I ran into an issue recently trying to install a application menu link on a debian system (desktop was mate in this case, but I think it applies to any gnome based desktop). The issue was that I would install a new .directory file for a new menu entry along with the .desktop file, and when I did, the application would show up under "Other" and not under the menu category I was trying to add.
The processes being:
- create your menu entry in a file named company-company.directory
- create your application entry in a file name company-appname.desktop
- install with the command xdg-desktop-menu install company-company.directory company-appname.desktop
Running this as the local user, correctly installs the files in ~/.local/share/, but it does not write a menu file. And so the application will show up under Applications->Other
If you run the command as root, it will install system wide, and creates the menu for you under /etc/xdg/menus/applications-merged/company-company.menu
But if you don't want this installed system wide, it seems like the only way to fix this is to setup the .menu file manually? I feel like I'm doing this wrong, and there is a way to specify the menu in a user folder, but at the time I can't seem to figure this out.

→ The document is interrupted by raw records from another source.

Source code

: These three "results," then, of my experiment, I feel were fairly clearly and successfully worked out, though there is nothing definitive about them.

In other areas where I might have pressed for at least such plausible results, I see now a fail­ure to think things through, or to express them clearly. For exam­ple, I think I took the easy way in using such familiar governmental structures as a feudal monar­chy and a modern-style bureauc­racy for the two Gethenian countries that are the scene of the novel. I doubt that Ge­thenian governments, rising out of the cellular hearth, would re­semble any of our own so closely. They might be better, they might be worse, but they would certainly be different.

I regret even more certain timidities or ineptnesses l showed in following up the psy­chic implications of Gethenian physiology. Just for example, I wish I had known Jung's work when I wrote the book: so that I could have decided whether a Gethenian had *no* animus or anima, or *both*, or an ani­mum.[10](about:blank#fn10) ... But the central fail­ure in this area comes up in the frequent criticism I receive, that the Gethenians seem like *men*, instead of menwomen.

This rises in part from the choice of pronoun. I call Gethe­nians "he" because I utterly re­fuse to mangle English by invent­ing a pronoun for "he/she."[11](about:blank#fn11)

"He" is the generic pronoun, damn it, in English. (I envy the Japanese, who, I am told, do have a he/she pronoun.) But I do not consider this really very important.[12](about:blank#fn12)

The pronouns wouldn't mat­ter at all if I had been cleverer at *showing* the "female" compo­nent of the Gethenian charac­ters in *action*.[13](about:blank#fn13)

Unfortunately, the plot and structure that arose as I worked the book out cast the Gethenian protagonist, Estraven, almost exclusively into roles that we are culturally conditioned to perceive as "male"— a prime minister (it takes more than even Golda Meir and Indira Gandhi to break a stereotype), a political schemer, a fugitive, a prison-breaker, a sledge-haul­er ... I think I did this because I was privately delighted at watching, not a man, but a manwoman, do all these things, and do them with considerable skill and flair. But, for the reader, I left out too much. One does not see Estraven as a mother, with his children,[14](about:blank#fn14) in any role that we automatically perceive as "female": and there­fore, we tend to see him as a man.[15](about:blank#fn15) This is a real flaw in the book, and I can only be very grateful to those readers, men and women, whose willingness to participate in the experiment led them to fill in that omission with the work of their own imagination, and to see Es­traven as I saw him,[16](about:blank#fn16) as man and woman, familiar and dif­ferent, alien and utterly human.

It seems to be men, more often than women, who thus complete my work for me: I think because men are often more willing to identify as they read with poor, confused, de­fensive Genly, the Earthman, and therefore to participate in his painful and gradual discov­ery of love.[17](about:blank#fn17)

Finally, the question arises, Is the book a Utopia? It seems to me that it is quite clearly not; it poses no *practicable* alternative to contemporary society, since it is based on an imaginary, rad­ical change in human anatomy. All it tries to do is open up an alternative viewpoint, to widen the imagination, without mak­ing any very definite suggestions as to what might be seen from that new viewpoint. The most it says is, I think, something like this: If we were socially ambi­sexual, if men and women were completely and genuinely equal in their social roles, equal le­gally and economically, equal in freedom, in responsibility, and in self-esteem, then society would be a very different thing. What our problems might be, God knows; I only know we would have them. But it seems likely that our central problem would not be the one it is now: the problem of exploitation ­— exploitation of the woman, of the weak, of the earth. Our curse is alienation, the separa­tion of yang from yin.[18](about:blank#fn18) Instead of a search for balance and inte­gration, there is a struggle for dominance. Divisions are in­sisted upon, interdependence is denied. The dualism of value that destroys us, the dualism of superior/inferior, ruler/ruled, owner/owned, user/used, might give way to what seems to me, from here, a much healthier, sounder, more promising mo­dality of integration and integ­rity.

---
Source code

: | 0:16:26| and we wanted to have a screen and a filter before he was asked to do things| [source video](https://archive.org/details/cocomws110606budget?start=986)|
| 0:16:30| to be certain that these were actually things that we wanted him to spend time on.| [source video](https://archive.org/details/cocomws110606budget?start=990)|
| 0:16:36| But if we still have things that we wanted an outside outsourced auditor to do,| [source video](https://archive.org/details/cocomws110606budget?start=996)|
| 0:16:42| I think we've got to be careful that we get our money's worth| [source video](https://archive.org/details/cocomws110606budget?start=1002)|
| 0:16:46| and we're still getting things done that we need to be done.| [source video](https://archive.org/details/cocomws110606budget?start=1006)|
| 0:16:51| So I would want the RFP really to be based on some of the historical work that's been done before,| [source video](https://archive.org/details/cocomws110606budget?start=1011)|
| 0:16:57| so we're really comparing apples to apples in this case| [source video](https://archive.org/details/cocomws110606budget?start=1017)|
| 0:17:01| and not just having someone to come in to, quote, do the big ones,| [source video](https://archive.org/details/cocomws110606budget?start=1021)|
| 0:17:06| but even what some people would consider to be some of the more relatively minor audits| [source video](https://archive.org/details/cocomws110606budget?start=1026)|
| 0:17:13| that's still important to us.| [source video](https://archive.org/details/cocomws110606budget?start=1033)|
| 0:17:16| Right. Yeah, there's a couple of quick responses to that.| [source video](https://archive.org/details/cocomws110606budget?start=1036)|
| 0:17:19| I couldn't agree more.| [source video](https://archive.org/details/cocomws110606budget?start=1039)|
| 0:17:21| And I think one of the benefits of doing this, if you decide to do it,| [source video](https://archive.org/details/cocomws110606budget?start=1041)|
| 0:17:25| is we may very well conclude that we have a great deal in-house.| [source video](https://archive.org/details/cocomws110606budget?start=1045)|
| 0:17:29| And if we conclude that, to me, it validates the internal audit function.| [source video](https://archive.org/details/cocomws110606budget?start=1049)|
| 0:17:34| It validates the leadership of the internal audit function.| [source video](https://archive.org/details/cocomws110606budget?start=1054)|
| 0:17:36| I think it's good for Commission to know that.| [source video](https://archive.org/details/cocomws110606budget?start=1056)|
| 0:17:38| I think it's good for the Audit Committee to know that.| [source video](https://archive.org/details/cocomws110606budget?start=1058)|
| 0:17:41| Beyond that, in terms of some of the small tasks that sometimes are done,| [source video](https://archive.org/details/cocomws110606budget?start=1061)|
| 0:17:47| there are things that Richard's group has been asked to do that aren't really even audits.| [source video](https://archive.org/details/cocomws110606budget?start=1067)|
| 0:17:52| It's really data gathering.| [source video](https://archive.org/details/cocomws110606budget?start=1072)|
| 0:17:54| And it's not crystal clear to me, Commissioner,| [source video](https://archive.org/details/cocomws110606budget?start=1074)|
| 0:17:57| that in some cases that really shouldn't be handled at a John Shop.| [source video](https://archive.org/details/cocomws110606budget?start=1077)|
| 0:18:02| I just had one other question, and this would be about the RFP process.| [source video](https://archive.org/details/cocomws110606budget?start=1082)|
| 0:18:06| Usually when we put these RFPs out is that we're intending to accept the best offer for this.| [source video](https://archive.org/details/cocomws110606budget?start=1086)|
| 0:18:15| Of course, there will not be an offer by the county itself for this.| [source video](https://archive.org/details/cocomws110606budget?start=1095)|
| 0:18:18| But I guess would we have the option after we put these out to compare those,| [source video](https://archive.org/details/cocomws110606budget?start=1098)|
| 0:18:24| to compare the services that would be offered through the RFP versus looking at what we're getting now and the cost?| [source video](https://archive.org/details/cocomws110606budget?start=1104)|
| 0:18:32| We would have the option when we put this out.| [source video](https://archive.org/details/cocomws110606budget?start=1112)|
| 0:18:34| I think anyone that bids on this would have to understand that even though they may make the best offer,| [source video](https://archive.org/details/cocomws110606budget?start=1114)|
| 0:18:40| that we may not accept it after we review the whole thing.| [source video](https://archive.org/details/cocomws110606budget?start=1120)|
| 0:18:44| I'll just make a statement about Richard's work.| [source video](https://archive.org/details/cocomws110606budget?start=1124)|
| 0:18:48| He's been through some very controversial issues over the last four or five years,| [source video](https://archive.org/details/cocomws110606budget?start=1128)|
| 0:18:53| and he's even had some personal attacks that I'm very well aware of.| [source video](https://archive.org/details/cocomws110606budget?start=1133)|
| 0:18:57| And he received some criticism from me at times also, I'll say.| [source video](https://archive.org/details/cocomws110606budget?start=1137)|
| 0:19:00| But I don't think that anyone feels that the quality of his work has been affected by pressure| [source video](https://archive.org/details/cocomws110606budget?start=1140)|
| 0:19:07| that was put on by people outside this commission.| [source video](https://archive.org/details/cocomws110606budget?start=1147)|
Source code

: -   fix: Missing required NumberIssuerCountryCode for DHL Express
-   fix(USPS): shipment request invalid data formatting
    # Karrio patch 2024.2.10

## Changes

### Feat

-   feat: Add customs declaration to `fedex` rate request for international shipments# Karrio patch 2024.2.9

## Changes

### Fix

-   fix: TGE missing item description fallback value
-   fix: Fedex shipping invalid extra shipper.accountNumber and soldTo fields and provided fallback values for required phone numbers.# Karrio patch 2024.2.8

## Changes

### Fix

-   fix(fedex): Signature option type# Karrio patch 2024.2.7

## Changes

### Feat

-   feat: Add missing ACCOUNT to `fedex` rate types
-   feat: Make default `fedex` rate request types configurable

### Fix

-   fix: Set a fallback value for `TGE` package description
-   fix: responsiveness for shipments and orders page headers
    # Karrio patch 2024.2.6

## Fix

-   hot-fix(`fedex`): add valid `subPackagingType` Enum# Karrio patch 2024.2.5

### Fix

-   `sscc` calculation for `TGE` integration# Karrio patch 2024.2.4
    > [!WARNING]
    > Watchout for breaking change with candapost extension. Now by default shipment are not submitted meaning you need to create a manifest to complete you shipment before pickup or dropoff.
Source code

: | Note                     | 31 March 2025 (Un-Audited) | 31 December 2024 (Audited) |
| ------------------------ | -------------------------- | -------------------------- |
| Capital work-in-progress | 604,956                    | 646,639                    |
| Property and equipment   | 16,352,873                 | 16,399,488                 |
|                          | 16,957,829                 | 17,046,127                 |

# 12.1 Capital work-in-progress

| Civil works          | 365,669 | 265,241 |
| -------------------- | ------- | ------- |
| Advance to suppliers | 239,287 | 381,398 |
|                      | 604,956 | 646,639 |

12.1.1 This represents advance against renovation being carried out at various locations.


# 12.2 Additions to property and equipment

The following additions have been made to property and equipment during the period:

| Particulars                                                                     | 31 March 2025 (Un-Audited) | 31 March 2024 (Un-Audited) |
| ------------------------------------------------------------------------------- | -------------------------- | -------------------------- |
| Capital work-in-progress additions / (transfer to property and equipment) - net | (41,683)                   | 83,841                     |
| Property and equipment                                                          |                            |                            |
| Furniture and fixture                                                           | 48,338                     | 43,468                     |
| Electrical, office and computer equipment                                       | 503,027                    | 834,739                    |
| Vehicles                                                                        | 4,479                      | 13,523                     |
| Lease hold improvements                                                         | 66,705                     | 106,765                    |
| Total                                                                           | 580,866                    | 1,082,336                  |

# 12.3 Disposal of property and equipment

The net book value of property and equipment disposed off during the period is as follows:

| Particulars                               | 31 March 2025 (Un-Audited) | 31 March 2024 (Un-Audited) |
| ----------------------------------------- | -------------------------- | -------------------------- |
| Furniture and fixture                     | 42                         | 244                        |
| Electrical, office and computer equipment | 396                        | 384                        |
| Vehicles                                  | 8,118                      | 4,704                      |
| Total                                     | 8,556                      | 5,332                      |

To fix the issue I created the /etc/xdg/menus/applications-merged/company-company.menu file manually like this:
<!DOCTYPE Menu PUBLIC "-//freedesktop//DTD Menu 1.0//EN" "http://www.freedesktop.org/standards/menu-spec/menu-1.0.dtd"> <Menu> <Name>Applications</Name> <Menu> <Name>company-company</Name> <Directory>company-company.directory</Directory> <Include> <Category>Company</Category> </Include> </Menu> </Menu>
This added the menu entry, and the locally installed applications now show up in the correct location.